(Beginning of INPUT FOR THIS TASK)

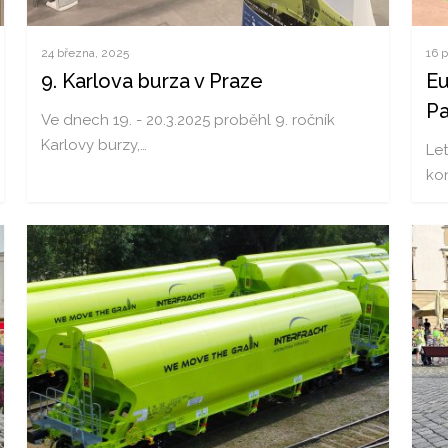
24 března, 2025
16 
9. Karlova burza v Praze
E
Pa
Ve dnech 19. - 20.3.2025 proběhl 9. ročník
Karlovy burzy,…
Le
kon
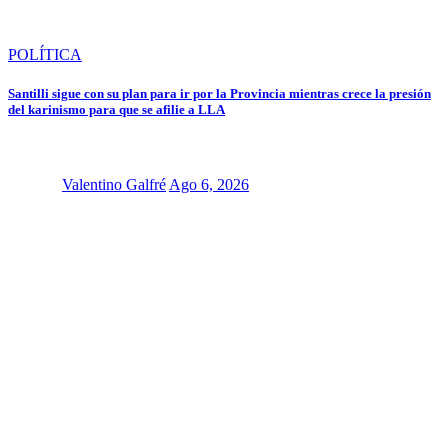
POLÍTICA
Santilli sigue con su plan para ir por la Provincia mientras crece la presión
del karinismo para que se afilie a LLA
Valentino Galfré
Ago 6, 2026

(End of INPUT FOR THIS TASK)

ACTIVITY -
The response must restate exactly the lines from the one containing "Karlovy burzy,…" through the end of the records above and must leave out all pictures.

ANSWER FOR THE TASK -
Karlovy burzy,…
Le
kon
POLÍTICA
Santilli sigue con su plan para ir por la Provincia mientras crece la presión
del karinismo para que se afilie a LLA
Valentino Galfré
Ago 6, 2026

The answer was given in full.